Controls suggested in the companion policy to address the conflict of embedded commissions include developing client profiles that describe the types of clients for whom funds with embedded commissions would be suitable and refraining from tying advisor compensation solely to commissions.
What next for DSCs?
Since the reforms were published, regulators announced a forthcoming ban on trailers paid to discount brokers and on deferred sales charges (DSCs), with final amendments to be published early this year. The Ontario Securities Commission was the only regulator that didn’t join the ban, saying it’s considering DSC restrictions.
Firms in Ontario will have to update their policies and procedures to reflect those forthcoming restrictions, as well as include additional guidelines they deem appropriate, Fuller said.
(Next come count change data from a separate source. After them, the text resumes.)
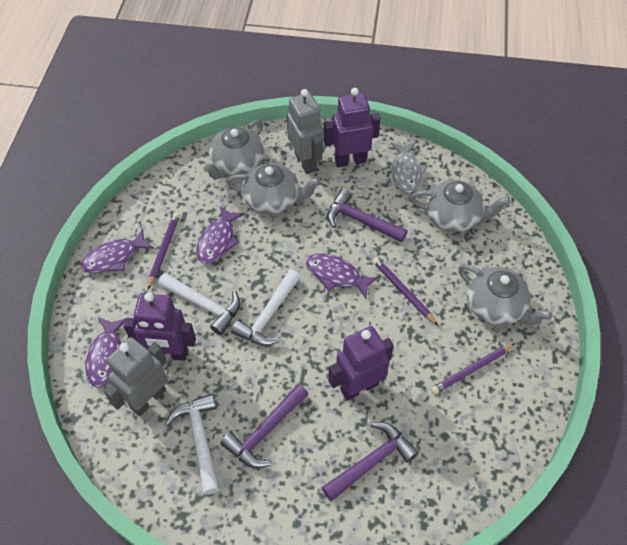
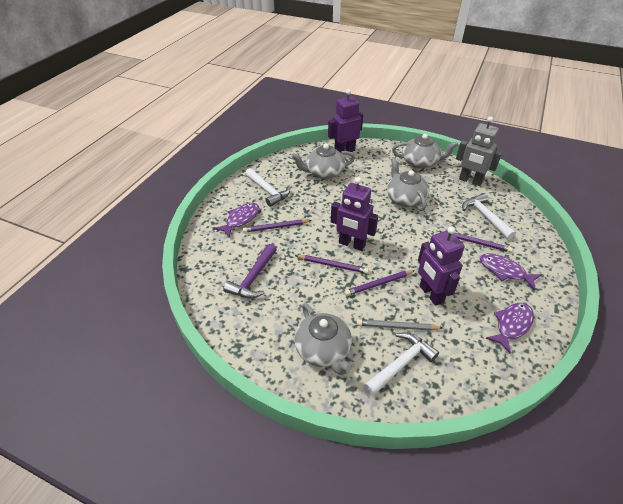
grey fish: 1 -> 0
grey pencil: 0 -> 1
grey robot: 2 -> 1
purple fish: 4 -> 3
purple hammer: 3 -> 1
purple pencil: 3 -> 4

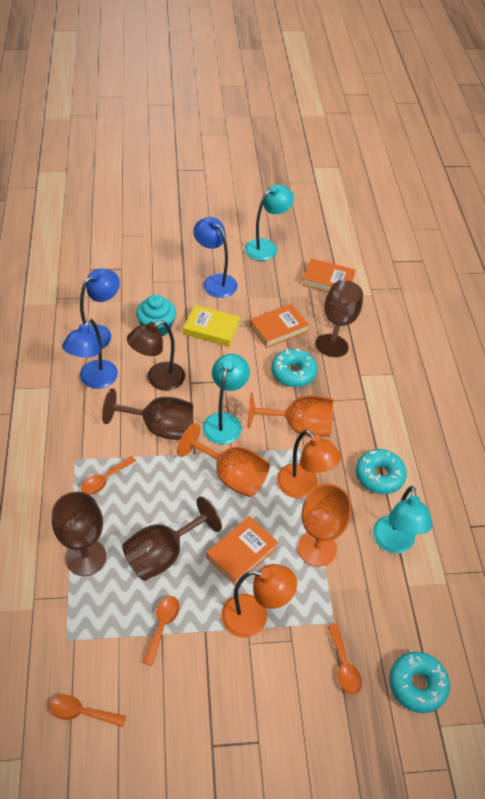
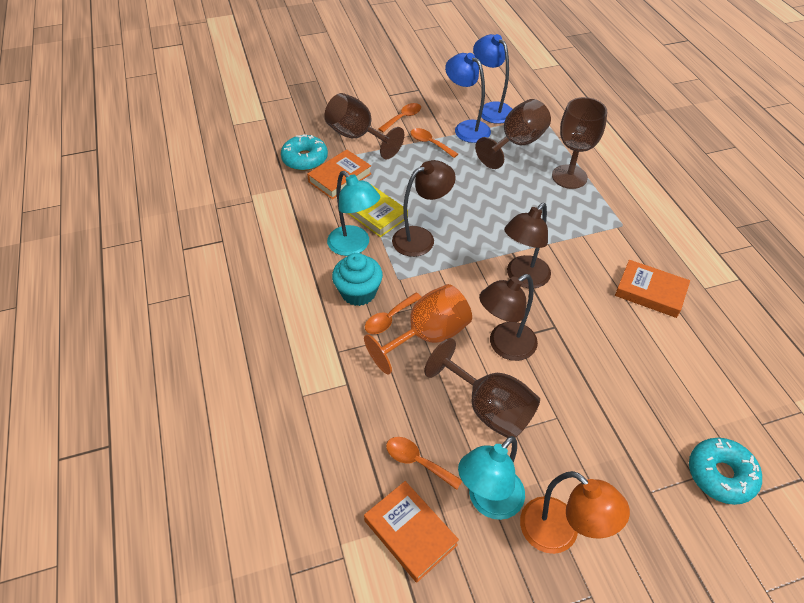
blue lamp: 3 -> 2
brown lamp: 1 -> 3
orange goblet: 3 -> 1
orange lamp: 2 -> 1
turquoise donut: 3 -> 2
turquoise lamp: 3 -> 2

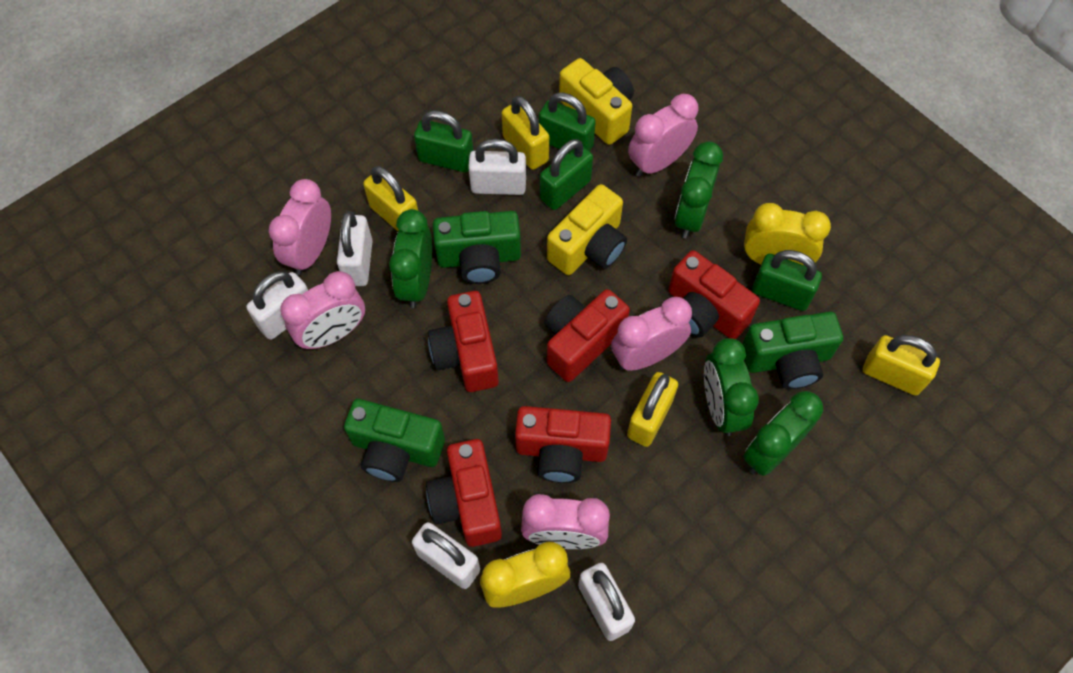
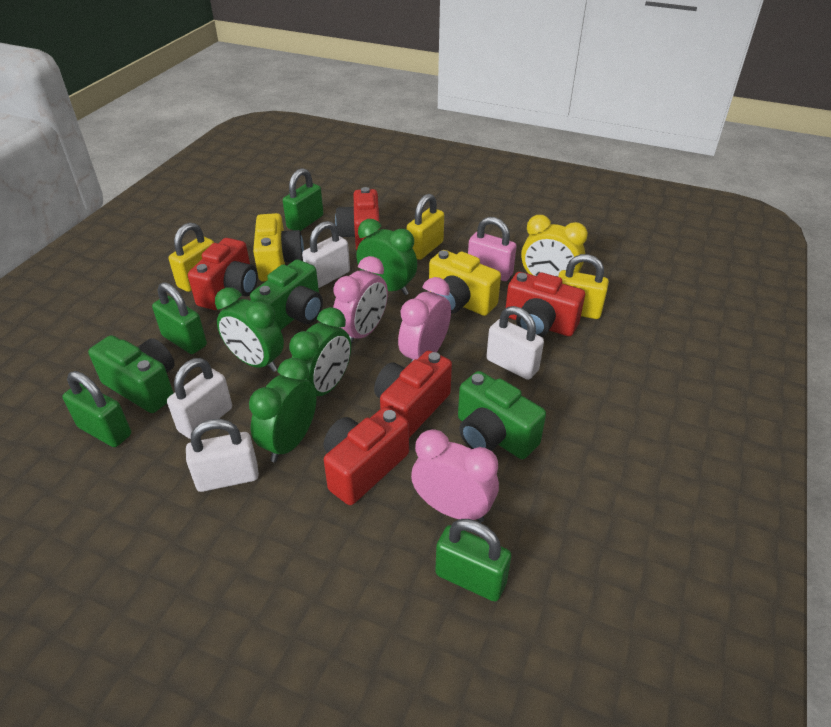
pink clock: 5 -> 3
pink padlock: 0 -> 1
white padlock: 5 -> 4
yellow clock: 2 -> 1
yellow padlock: 4 -> 3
For example, rules could prohibit using DSCs for a client close to retirement.
With increased regulatory scrutiny, some dealers in Ontario that still offer DSC funds might stop doing so, she said. As a result, “managers may no longer see the point of supporting a DSC option if only a small fraction of their dealer network will put it on the shelf,” she said.
Further, “it may be a greater compliance headache than it is worth for an advisor to justify why it is better to put their clients into a fund sold under the DSC option than under the upfront sales charge option or a fee-based account,” she said. A DSC fund can be better for a smaller client account that would benefit from no upfront sales charge, she noted.
Regardless of whether DSC funds are restricted or banned, they’re now “a pariah product,” Gross said. “Only a fool looking for trouble would sell them to clients from this point forward.”
Other impacts to the product shelf
Advisors’ recommendations overall could be influenced by the reforms’ requirement for greater documentation. For example, because documentation will be a significant burden, “there will be some advisors who make [price] one of their strongest criteria because it’s easy to document” a cheaper fund relative to a more expensive one, Fuller said.
The reforms could also motivate firms to move toward smaller or proprietary shelves, to more easily meet suitability requirements. As it stands, it’s unclear how the broader obligation of ensuring a product is suitable versus simply having a suitable product on the shelf will play out, Gross said.
In the end, whether the CFRs usher in meaningful industry change will depend on oversight.
If regulators “permit business as usual, we’ll get the usual business,” Gross said. “We’ll see how much of a sea change it is at the enforcement level.”